Lin snorted: “They didn’t even make it home – let me tell you that. And the night is warm enough.”

“Warm enough for what?”

“Shut uuup … “ Lin boxed Carrie on the shoulder, but it was the friendliest pain Carrie had felt all day.

“You know … ” Carrie said and followed a lone, slow-moving van with her eyes “ … we should be jealous.”

The van passed them and its taillights were still visible long after its drowsy engine hum had been absorbed into the quiet summer night. Carrie kept staring in the general direction, a dreamy look in her eyes.

“They’re high school friends,” Lin said in a tone as if she was making a routine conclusion to a philosophical problem long out-debated. “Now they are college friends. And above all – friends. I wish the best for them … ”

“Friends … “ Carrie said and turned her head back to Lin. “Can I have more of that cola? My head hurts.”

“Is it the heat or that bottle of wine we did before we let Natasha entertain us?” Lin asked, a sly smile showing quickly then disappearing, and back was the standard Christakis-poker face.

But it was a beautiful poker-face, not particularly because of Lin’s gossamer features surrounding those intense deep dark-brown eyes, but more because when she was happiest it always looked as if there was some secret she did not tell you but really wanted to, and it would make you laugh when you knew.

That’s what Carrie loved about Lin –  that was where it all started: That was what you could see if you knew her. If you had lived with her for almost two years sharing two apartments and argued about dishes and change for laundry machines and Nietzsche and bad scifi movies.
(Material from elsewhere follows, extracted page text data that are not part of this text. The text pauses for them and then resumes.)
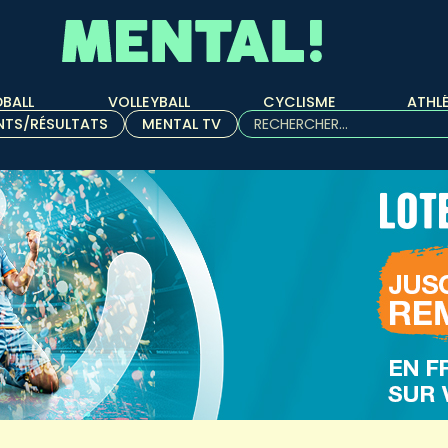
BALL
VOLLEYBALL
CYCLISME
ATHL
Rechercher :
NTS/RÉSULTATS
MENTAL TV
Quand les résultats de l'aut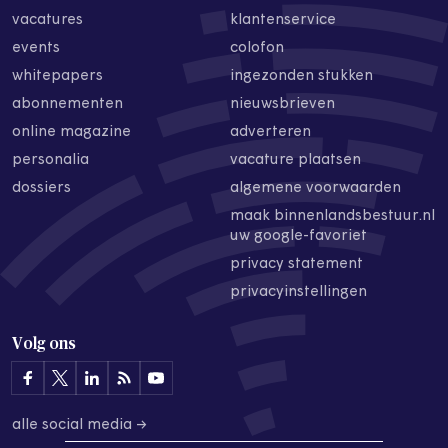
vacatures
klantenservice
events
colofon
whitepapers
ingezonden stukken
abonnementen
nieuwsbrieven
online magazine
adverteren
personalia
vacature plaatsen
dossiers
algemene voorwaarden
maak binnenlandsbestuur.nl
uw google-favoriet
privacy statement
privacyinstellingen
Volg ons
alle social media →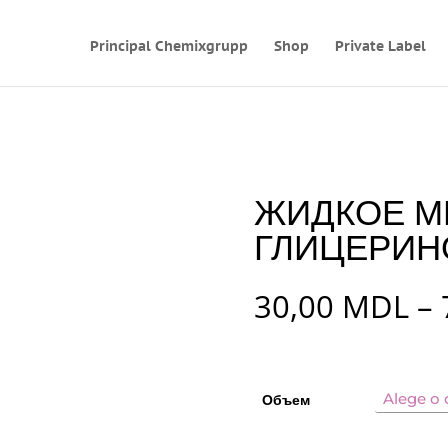
Principal Chemixgrupp
Shop
Private Label
ЖИДКОЕ М
ГЛИЦЕРИН
30,00
MDL
–
Объем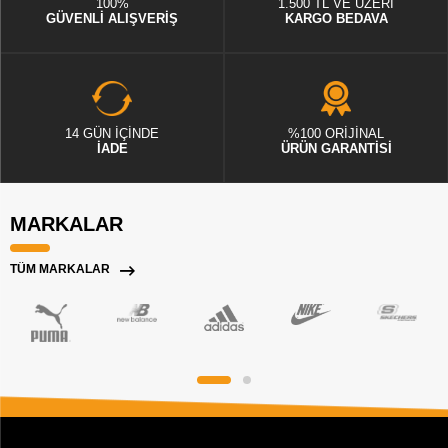
100%
1.500 TL VE ÜZERİ
GÜVENLİ ALIŞVERİŞ
KARGO BEDAVA
14 GÜN İÇİNDE
%100 ORİJİNAL
İADE
ÜRÜN GARANTİSİ
MARKALAR
TÜM MARKALAR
You knew it was there, just under the surface of the smile, something beautiful – more than was ever evident in what you could see. And you remembered it when there were blacker nights and visits to the psych ward, and you weren’t sure it was a safe call to have that many pills in a glass in the bathroom at the same time.
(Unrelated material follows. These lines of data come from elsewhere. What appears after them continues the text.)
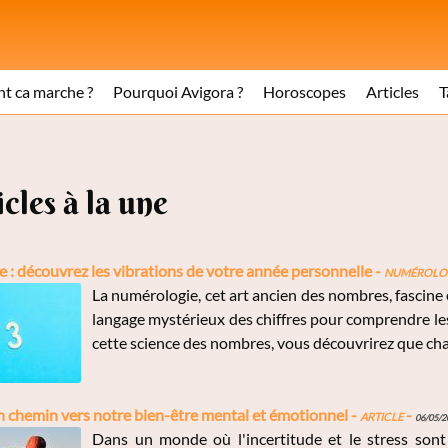
 ca marche ?
Pourquoi Avigora ?
Horoscopes
Articles
T
icles à la une
 : découvrez les vibrations de votre année personnelle -
Numérolo
La numérologie, cet art ancien des nombres, fascine e
langage mystérieux des chiffres pour comprendre les
cette science des nombres, vous découvrirez que chaq
n chemin vers notre bien-être mental et émotionnel -
Article
-
06/05/2
Dans un monde où l'incertitude et le stress so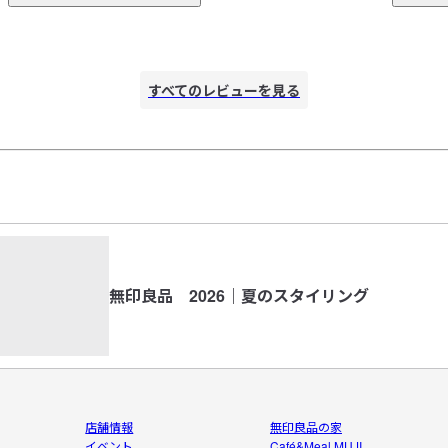
じ
いカラーですがわりと合わせやすい色です。選りすぐりの色
を毎年お願いします
すべてのレビューを見る
、
無印良品 2026｜夏のスタイリング
店舗情報
無印良品の家
イベント
Café&Meal MUJI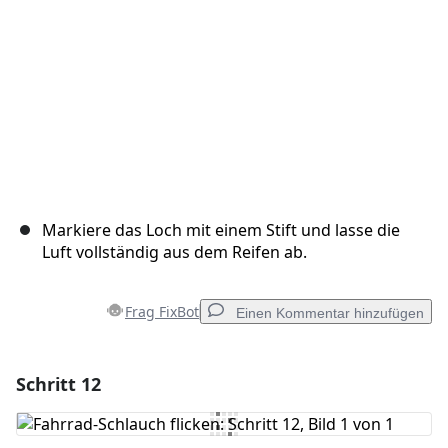
Markiere das Loch mit einem Stift und lasse die
Luft vollständig aus dem Reifen ab.
Frag FixBot
Einen Kommentar hinzufügen
Schritt 12
Einen Kommentar hinzufügen
Kommentar hinzufügen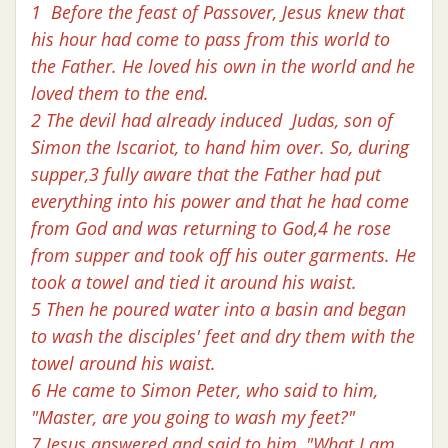
1 Before the feast of Passover, Jesus knew that
his hour had come to pass from this world to
the Father. He loved his own in the world and he
loved them to the end.
2 The devil had already induced Judas, son of
Simon the Iscariot, to hand him over. So, during
supper,3 fully aware that the Father had put
everything into his power and that he had come
from God and was returning to God,4 he rose
from supper and took off his outer garments. He
took a towel and tied it around his waist.
5 Then he poured water into a basin and began
to wash the disciples' feet and dry them with the
towel around his waist.
6 He came to Simon Peter, who said to him,
"Master, are you going to wash my feet?"
7 Jesus answered and said to him, "What I am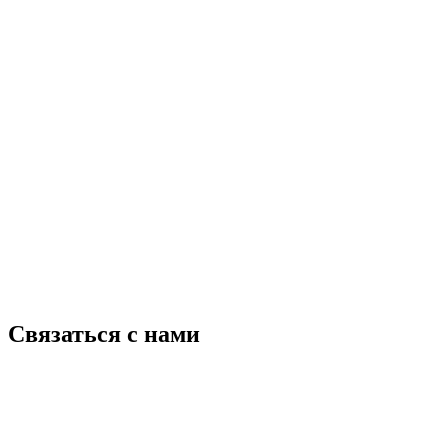
Связаться с нами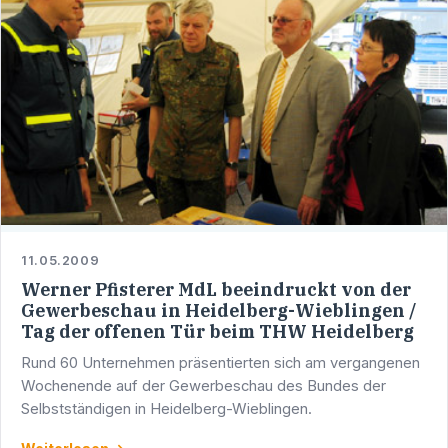
11.05.2009
Werner Pfisterer MdL beeindruckt von der
Gewerbeschau in Heidelberg-Wieblingen /
Tag der offenen Tür beim THW Heidelberg
Rund 60 Unternehmen präsentierten sich am vergangenen
Wochenende auf der Gewerbeschau des Bundes der
Selbstständigen in Heidelberg-Wieblingen.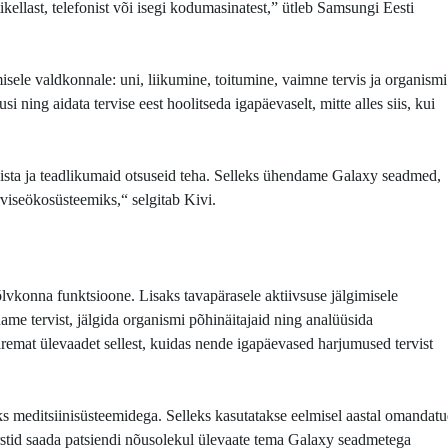
tikellast, telefonist või isegi kodumasinatest,” ütleb Samsungi Eesti
le valdkonnale: uni, liikumine, toitumine, vaimne tervis ja organismi
 ning aidata tervise eest hoolitseda igapäevaselt, mitte alles siis, kui
õista ja teadlikumaid otsuseid teha. Selleks ühendame Galaxy seadmed,
viseökosüsteemiks,“ selgitab Kivi.
vkonna funktsioone. Lisaks tavapärasele aktiivsuse jälgimisele
me tervist, jälgida organismi põhinäitajaid ning analüüsida
emat ülevaadet sellest, kuidas nende igapäevased harjumused tervist
ks meditsiinisüsteemidega. Selleks kasutatakse eelmisel aastal omandat
arstid saada patsiendi nõusolekul ülevaate tema Galaxy seadmetega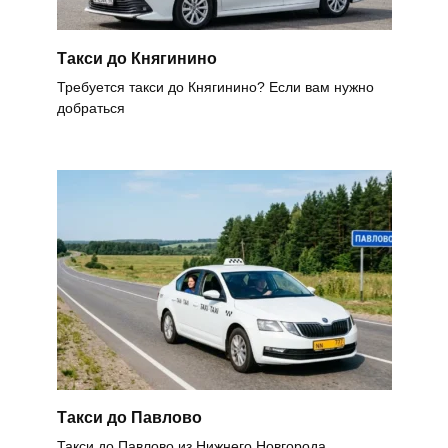
Такси до Княгинино
Требуется такси до Княгинино? Если вам нужно
добраться
Такси до Павлово
Такси до Павлово из Нижнего Новгорода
The good periods outweighed the bad and when you are 19 you can’t imagine it otherwise. You have tremendous powers of suppression because your whole life is in front of you and no one is going to take that away.

And summer nights with train wrecks on screens, they are the life-blood of your future. That kind of happiness is strong and real and obviously, it must win and in the end, come to stay forever.
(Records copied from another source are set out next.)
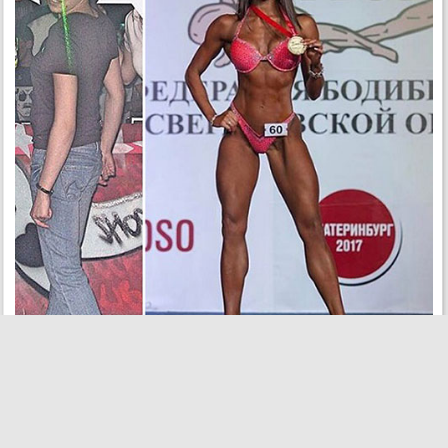
Елизавета Мукминова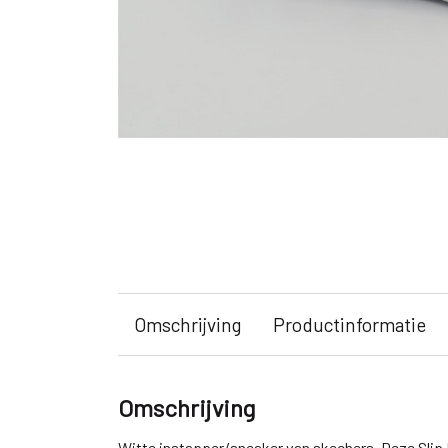
Omschrijving
Productinformatie
Omschrijving
Witte instapper/sneaker van skechers. Deze Slip 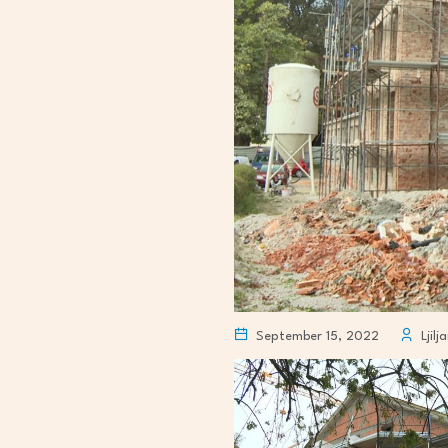
September 15, 2022
Ljilj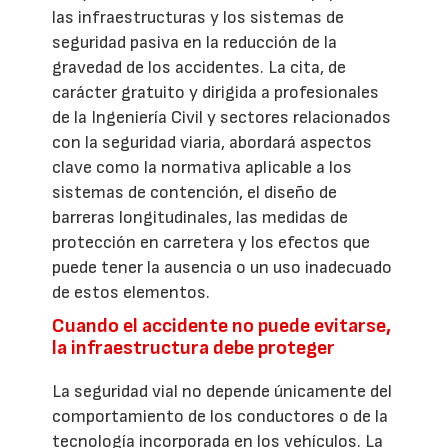
las infraestructuras y los sistemas de
seguridad pasiva en la reducción de la
gravedad de los accidentes. La cita, de
carácter gratuito y dirigida a profesionales
de la Ingeniería Civil y sectores relacionados
con la seguridad viaria, abordará aspectos
clave como la normativa aplicable a los
sistemas de contención, el diseño de
barreras longitudinales, las medidas de
protección en carretera y los efectos que
puede tener la ausencia o un uso inadecuado
de estos elementos.
Cuando el accidente no puede evitarse,
la infraestructura debe proteger
La seguridad vial no depende únicamente del
comportamiento de los conductores o de la
tecnología incorporada en los vehículos. La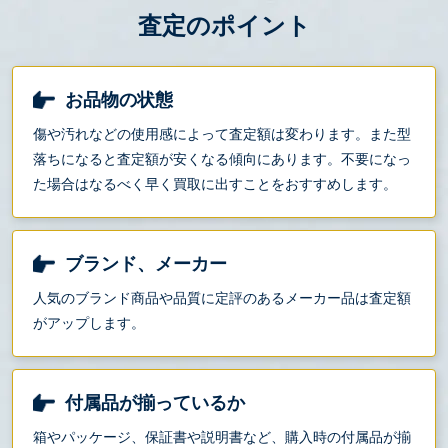
査定のポイント
お品物の状態
傷や汚れなどの使用感によって査定額は変わります。また型
落ちになると査定額が安くなる傾向にあります。不要になっ
た場合はなるべく早く買取に出すことをおすすめします。
ブランド、メーカー
人気のブランド商品や品質に定評のあるメーカー品は査定額
がアップします。
付属品が揃っているか
箱やパッケージ、保証書や説明書など、購入時の付属品が揃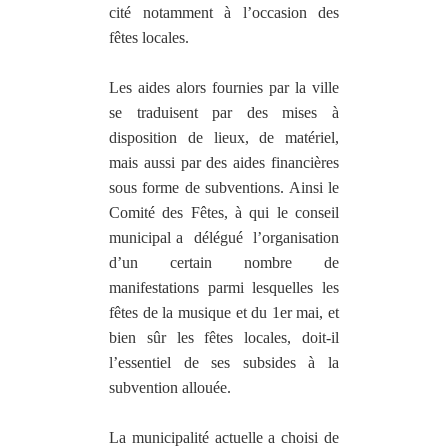
cité notamment à l’occasion des
fêtes locales.
Les aides alors fournies par la ville
se traduisent par des mises à
disposition de lieux, de matériel,
mais aussi par des aides financières
sous forme de subventions. Ainsi le
Comité des Fêtes, à qui le conseil
municipal a
délégué
l’organisation
d’un certain nombre de
manifestations parmi lesquelles les
fêtes de la musique et du 1er mai, et
bien sûr les fêtes locales, doit-il
l’essentiel de ses subsides à la
subvention allouée.
La municipalité actuelle a choisi de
“What did you mean?” Carrie asked when Lin had not spoken for some time, “about it being good that the monster won? I thought it was a shame. I wanted the movie to end.”

“No more sequels?”

“No,” Carrie said, “I couldn’t stand it, even if she is pure eye-candy.”

“Nothing to be jealous of again?” The sly smile again …

“She is a movie star, Lin,” – Carrie shrugged, trying to make it sincere “ – she is supposed to look better than the rest of us. Maybe all the making out between her and the others did something for Alan and Nadine, you know – they looked like they were in a hurry to get home. And she told me they hadn’t, you know … for two weeks at least.”

“Why?”

“Dunno – too many books, I suppose. Or Alan hasn’t been himself since his father died. It’s hard … “

“Movies with monsters having sex usually isn’t the recipe,” Lin said, “to get over that … “

There was just the slight edge of pain in her tone now and Carrie got up quickly, holding her hand out to Lin.

“Let’s go home. Fuck monsters. Fuck bad movies.”

“And you love both,” Lin said and grinned but took Carrie’s hand and dragged them both to their feet.

“I love this night,” Carrie said. “That’s enough.”